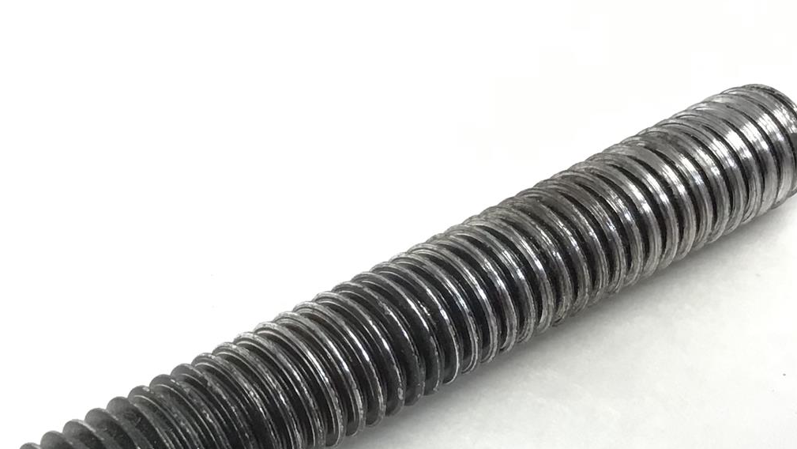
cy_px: 314
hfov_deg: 29.1
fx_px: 1501
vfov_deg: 16.9
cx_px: 164
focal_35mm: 71
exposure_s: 1/33
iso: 50
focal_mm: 3.3
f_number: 2.4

= = = = = = =

Print the listing again exactly, please. Keep the pictures out of it.

cy_px: 314
hfov_deg: 29.1
fx_px: 1501
vfov_deg: 16.9
cx_px: 164
focal_35mm: 71
exposure_s: 1/33
iso: 50
focal_mm: 3.3
f_number: 2.4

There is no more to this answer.